**REQUESTS:**
- a) In the CSA history page, who was the first chairman of the Authentication Committee?
- b) Edit everything in the CSA history page from "Gen. Malpass was" down to "at this site." so that "researcher" becomes "historian".

**QUOTED PASSAGE:**
□ □ □ □ □

[Special Note: If you have any clippings, photos or memorabilia of the CSA's past (pre-1990), please get in touch with our webmaster.]
In 1935, Hiram Deats, an early president of the American Philatelic Society and avid Confederate collector, meets August Dietz, Sr., founder of the Confederate Stamp Alliance.
Photos below were located for us by Trish Kaufmann...
This photo of MacBride, Weatherly and Dietz appeared in the Spring 1982 issue of The Dixie Philatelist (Official publication of The Southern Philatelic Federation), Volume XVI, Number 1, courtesy of H.L. "Sonny" Hill, who was the editor at the time. The photo was taken at the Society of Philatelic Americans convention in New York City on August 15, 1952 by Adrien Boutrelle of New York.
A. Earl Weatherly, probably in the late 1960's, posing among some of his prized postal history and exhibit awards. Photo courtesy of Tony Crumbley.
Title page from Earl Weatherly's exhibit.
Gen. Malpass was CSA President from 1955-57, a prolific writer and researcher, particularly on patriotics of both North and South. Part of the story of his collection appeared in The Confederate Philatelist, Volume 50, Number 1, Whole Number 344, January-March 2005, which appears online at this site.
Lawrence L. Shenfield was the first chairman of the Authentication Committee and an active part of the CSA from 1945-1968. Shenfield co-chaired the editorial board for the Dietz Confederate Catalog and Handbook.
Generals Charlie and Lucy Kilbourne are presented with the crystal bowl at SIPEX in 1966 where they won the International Champion of Champions with their unequaled Confederate exhibit. Presenting the prestigious award is Svend Yort, as John Boker looks on. They were well loved in Confederate circles, always ready to invite you into their home to show their spectacular collection and share their knowledge.
Front row, left to right: Leonard H. Hartmann, Sherrell Nunnelley, M. Clinton McGee, Billy Matz, Dr. J.A. Graves. Back row, August H. Lentz, Dr. Thomas Ray, Floyd Likins, Hubert C. Skinner and Nicholas G. Koutroulis. This photo appeared in the May 1968 Confederate Philatelist and was contributed by the then editor, Leonard Hartmann.
M. Clinton McGee, at left, enjoys a moment with Robert Wiseman at NOPEX '68. Wiseman, who was the CSA President from 1957-1959, was best known to Confederate collectors for his plating of the "Frameline" issues. McGee was CSA President from 1967-1969. An Alabama law professor, McGee is responsible for incorporating the Alliance and getting our non-profit status with IRS.

□ □ □ □ □

**RECORD EXTRACTS:**

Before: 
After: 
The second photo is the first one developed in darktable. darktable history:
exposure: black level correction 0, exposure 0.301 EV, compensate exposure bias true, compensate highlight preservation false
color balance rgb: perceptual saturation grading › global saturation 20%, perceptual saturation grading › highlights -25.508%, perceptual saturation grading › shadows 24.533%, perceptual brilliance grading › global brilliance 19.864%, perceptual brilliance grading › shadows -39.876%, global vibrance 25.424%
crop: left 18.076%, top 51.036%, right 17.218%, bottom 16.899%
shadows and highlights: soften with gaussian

□ □ □ □ □

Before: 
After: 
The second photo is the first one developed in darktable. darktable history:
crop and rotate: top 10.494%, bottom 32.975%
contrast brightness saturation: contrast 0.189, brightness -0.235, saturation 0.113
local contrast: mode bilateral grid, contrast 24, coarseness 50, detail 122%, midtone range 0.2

□ □ □ □ □

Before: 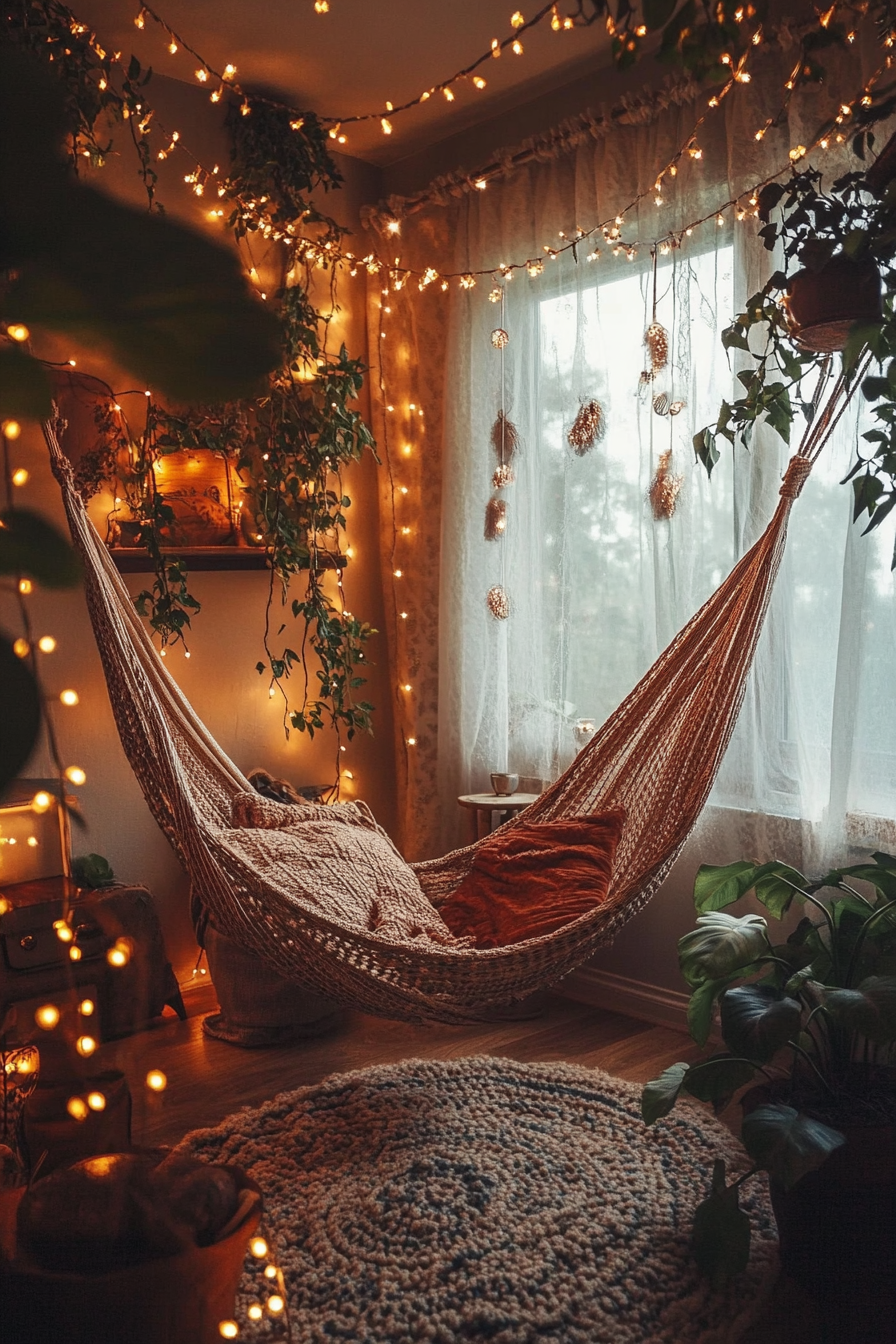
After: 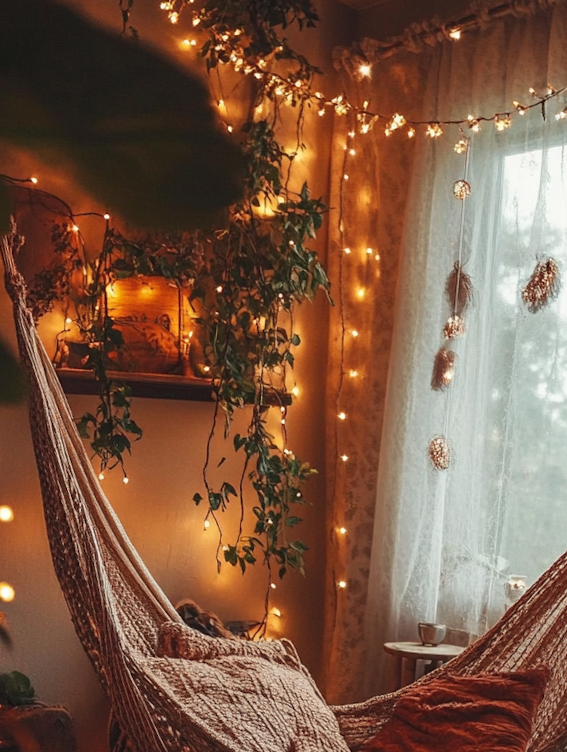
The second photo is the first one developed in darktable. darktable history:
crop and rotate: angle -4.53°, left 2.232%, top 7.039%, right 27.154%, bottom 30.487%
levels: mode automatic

□ □ □ □ □

**TASK-BY-TASK ANSWERS:**
- a) Lawrence L. Shenfield

- b)
Gen. Malpass was CSA President from 1955-57, a prolific writer and historian, particularly on patriotics of both North and South. Part of the story of his collection appeared in The Confederate Philatelist, Volume 50, Number 1, Whole Number 344, January-March 2005, which appears online at this site.